The figure reflects the difference between how much it cost the company to use Valemaxes relative to Capesizes, the Paris- based maritime research company said in a report yesterday. Costs for the bigger ships were higher because of a slump in Capesize rates and restrictions that prevent Valemaxes berthing at ports in China, the largest iron-ore buyer. Vale declined to comment, in an e-mailed response to questions.
The company is spending $2.3 billion on 19 Valemaxes in a strategy to manage its shipping costs to Asia. Rio de Janeiro- based Vale also has a 25-year contract valued at $5.84 billion with STX Pan Ocean Co., a Seoul-based shipping firm, to haul its ore from Brazil.
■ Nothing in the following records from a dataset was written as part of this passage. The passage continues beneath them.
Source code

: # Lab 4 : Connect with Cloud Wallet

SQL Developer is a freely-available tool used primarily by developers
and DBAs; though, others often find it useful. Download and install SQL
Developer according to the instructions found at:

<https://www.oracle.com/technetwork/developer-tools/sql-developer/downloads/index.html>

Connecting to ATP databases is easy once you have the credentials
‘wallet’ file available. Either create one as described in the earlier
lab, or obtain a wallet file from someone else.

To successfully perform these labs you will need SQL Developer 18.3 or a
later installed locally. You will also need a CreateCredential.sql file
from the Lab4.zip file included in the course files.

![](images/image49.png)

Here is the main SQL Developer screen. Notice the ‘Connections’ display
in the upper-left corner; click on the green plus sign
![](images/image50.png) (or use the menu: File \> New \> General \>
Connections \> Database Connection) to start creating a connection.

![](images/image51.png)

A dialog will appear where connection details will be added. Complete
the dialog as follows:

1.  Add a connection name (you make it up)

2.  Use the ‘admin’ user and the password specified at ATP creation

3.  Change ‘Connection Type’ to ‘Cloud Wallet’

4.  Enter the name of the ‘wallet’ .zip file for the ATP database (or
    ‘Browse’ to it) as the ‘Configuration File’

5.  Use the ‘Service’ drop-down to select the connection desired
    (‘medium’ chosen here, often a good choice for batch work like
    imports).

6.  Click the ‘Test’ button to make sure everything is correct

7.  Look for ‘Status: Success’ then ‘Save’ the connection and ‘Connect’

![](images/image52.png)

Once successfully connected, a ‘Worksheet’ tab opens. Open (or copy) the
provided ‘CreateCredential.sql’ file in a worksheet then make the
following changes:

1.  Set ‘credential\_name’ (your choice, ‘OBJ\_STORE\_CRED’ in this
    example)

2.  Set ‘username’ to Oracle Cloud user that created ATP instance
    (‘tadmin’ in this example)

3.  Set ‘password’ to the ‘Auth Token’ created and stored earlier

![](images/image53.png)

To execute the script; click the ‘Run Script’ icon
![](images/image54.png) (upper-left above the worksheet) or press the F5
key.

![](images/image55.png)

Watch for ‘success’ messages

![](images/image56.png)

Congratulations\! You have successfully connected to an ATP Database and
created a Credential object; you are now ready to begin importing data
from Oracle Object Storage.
STX has ordered eight Valemaxes.
The first Valemax started trading in May 2011 and there are now 21 in the fleet, hauling a total of 17.1 million tons of ore, Alphabulk estimates. That’s the equivalent of 100 voyages on Capesizes. About 12.5 percent of iron ore from Brazil will be shipped on Valemaxes by the time all the ships ordered are operational next year, Alphabulk said.
Vale will have 35 Valemaxes by the end of next year, each with a capacity of 400,000 tons, available for the transportation of iron ore, according to a Nov. 14 statement by the company. That will comprise 19 that it owns and 16 on long- term charters.
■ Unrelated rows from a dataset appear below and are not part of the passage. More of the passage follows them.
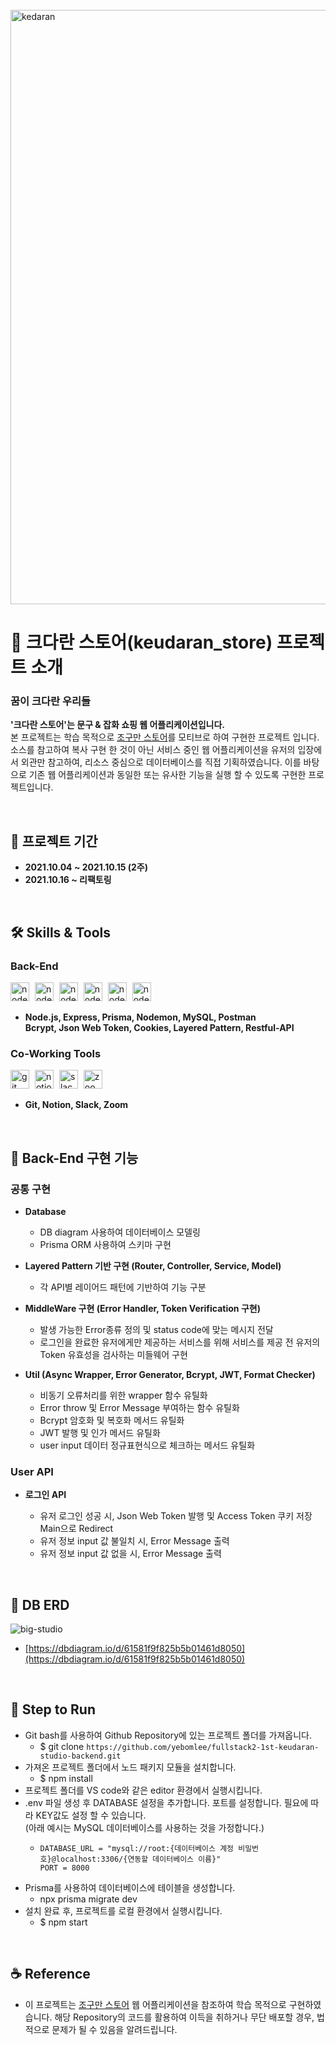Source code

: <br>
<img width="951" alt="kedaran" src="https://user-images.githubusercontent.com/87700801/147952251-7469bda8-6bc7-4e04-89c3-4bcf30a181cc.png">
<br>

# 🦖 크다란 스토어(keudaran_store) 프로젝트 소개

### **꿈이 크다란 우리들**

**'크다란 스토어'는 문구 & 잡화 쇼핑 웹 어플리케이션입니다.** <br>
본 프로젝트는 학습 목적으로 [조구만 스토어](http://www.jogumanstore.com)를 모티브로 하여 구현한 프로젝트 입니다. 소스를 참고하여 복사 구현 한 것이 아닌 서비스 중인 웹 어플리케이션을 유저의 입장에서 외관만 참고하여, 리소스 중심으로 데이터베이스를 직접 기획하였습니다. 이를 바탕으로 기존 웹 어플리케이션과 동일한 또는 유사한 기능을 실행 할 수 있도록 구현한 프로젝트입니다.

<br>

## 📆 프로젝트 기간

- **2021.10.04 ~ 2021.10.15 (2주)**
- **2021.10.16 ~ 리팩토링**

<br>

## 🛠 Skills & Tools

### Back-End
<p float="left">
<img src="https://cdn.icon-icons.com/icons2/2699/PNG/128/nodejs_logo_icon_169910.png" alt="node.js" style="display: inline; width:30px; margin-right:5px;">
  <img src="https://cdn.icon-icons.com/icons2/2415/PNG/128/express_original_logo_icon_146527.png" alt="node.js" style="display: inline; width:30px; margin-right:5px;">
  <img src="https://cdn.icon-icons.com/icons2/2107/PNG/128/file_type_nodemon_icon_130299.png" alt="node.js" style="display: inline; width:30px; margin-right:5px;">
  <img src="https://cdn.icon-icons.com/icons2/2107/PNG/128/file_type_light_prisma_icon_130444.png" alt="node.js" style="display: inline; width:30px; margin-right:5px;">
  <img src="https://cdn.icon-icons.com/icons2/2415/PNG/128/mysql_original_wordmark_logo_icon_146417.png" alt="node.js" style="display: inline; width:30px; margin-right:5px;">
    <img src="https://cdn.icon-icons.com/icons2/3053/PNG/128/postman_macos_bigsur_icon_189815.png" alt="node.js" style="display: inline; width:30px; margin-right:5px;">
  </p>
 
- **Node.js, Express, Prisma, Nodemon, MySQL, Postman <br>
Bcrypt, Json Web Token, Cookies, Layered Pattern, Restful-API**


### Co-Working Tools
<p float="left">
<img src="https://cdn.icon-icons.com/icons2/2107/PNG/128/file_type_git_icon_130581.png" alt="git" style="display: inline; width:30px; margin-right:5px;">
<img src="https://cdn.icon-icons.com/icons2/2389/PNG/128/notion_logo_icon_145025.png" alt="notion" style="display: inline; width:30px; margin-right:5px;">
<img src="https://cdn.icon-icons.com/icons2/2108/PNG/128/slack_icon_130829.png" alt="slack" style="display: inline; width:30px; margin-right:5px;">
<img src="https://cdn.icon-icons.com/icons2/2429/PNG/128/zoom_logo_icon_147196.png" alt="zoom" style="display: inline; width:30px; margin-right:5px;">
  </p>
  
- **Git, Notion, Slack, Zoom**

<br>

## 📝 Back-End 구현 기능

### 공통 구현

- **Database**
   - DB diagram 사용하여 데이터베이스 모델링
   - Prisma ORM 사용하여 스키마 구현

- **Layered Pattern 기반 구현 (Router, Controller, Service, Model)**
   - 각 API별 레이어드 패턴에 기반하여 기능 구분
   
- **MiddleWare 구현 (Error Handler, Token Verification 구현)**
   - 발생 가능한 Error종류 정의 및 status code에 맞는 메시지 전달
   - 로그인을 완료한 유저에게만 제공하는 서비스를 위해 서비스를 제공 전 유저의 Token 유효성을 검사하는 미들웨어 구현

- **Util (Async Wrapper, Error Generator, Bcrypt, JWT, Format Checker)**
   - 비동기 오류처리를 위한 wrapper 함수 유틸화
   - Error throw 및 Error Message 부여하는 함수 유틸화
   - Bcrypt 암호화 및 복호화 메서드 유틸화
   - JWT 발행 및 인가 메서드 유틸화
   - user input 데이터 정규표현식으로 체크하는 메서드 유틸화

### User API

- **로그인 API**

   - 유저 로그인 성공 시, Json Web Token 발행 및 Access Token 쿠키 저장 Main으로 Redirect
   - 유저 정보 input 값 불일치 시, Error Message 출력
   - 유저 정보 input 값 없을 시, Error Message 출력

<br>

## 💽 DB ERD

![big-studio](https://user-images.githubusercontent.com/87700801/147952733-6a6304b1-825c-4cde-a4a7-e4d62c7f04f3.png)

- [https://dbdiagram.io/d/61581f9f825b5b01461d8050](https://dbdiagram.io/d/61581f9f825b5b01461d8050)

<br>

## 🏃 Step to Run

- Git bash를 사용하여 Github Repository에 있는 프로젝트 폴더를 가져옵니다.
  - $ git clone `https://github.com/yebomlee/fullstack2-1st-keudaran-studio-backend.git`
- 가져온 프로젝트 폴더에서 노드 패키지 모듈을 설치합니다.
  - $ npm install
- 프로젝트 폴더를 VS code와 같은 editor 환경에서 실행시킵니다.
- .env 파일 생성 후 DATABASE 설정을 추가합니다. 포트를 설정합니다. 필요에 따라 KEY값도 설정 할 수 있습니다.<br>(아래 예시는 MySQL 데이터베이스를 사용하는 것을 가정합니다.)
  - <pre><code>DATABASE_URL = "mysql://root:{데이터베이스 계정 비밀번호}@localhost:3306/{연동할 데이터베이스 이름}"
    PORT = 8000
    </pre></code>
- Prisma를 사용하여 데이터베이스에 테이블을 생성합니다.
  - npx prisma migrate dev
- 설치 완료 후, 프로젝트를 로컬 환경에서 실행시킵니다.
  - $ npm start

<br>

## ☕️ Reference

- 이 프로젝트는 [조구만 스토어](http://www.jogumanstore.com) 웹 어플리케이션을 참조하여 학습 목적으로 구현하였습니다. 해당 Repository의 코드를 활용하여 이득을 취하거나 무단 배포할 경우, 법적으로 문제가 될 수 있음을 알려드립니다.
Vale would save $380 million a year, or $7 for each ton of ore carried, if it replaced the Valemax fleet with ships half the size, which would be able to call at 80 percent of all ports, Alphabulk said. The calculation assumes that China’s curbs on Valemaxes remain in place.
The miner’s shipping strategy is based on using the ships over a 30-year life span, while spot rates fluctuate, Arjun Batra, group managing director of Drewry Maritime Advisors, a research company, said by phone yesterday. The Valemaxes will help the company keep its freight costs from rising, which is its priority, he said.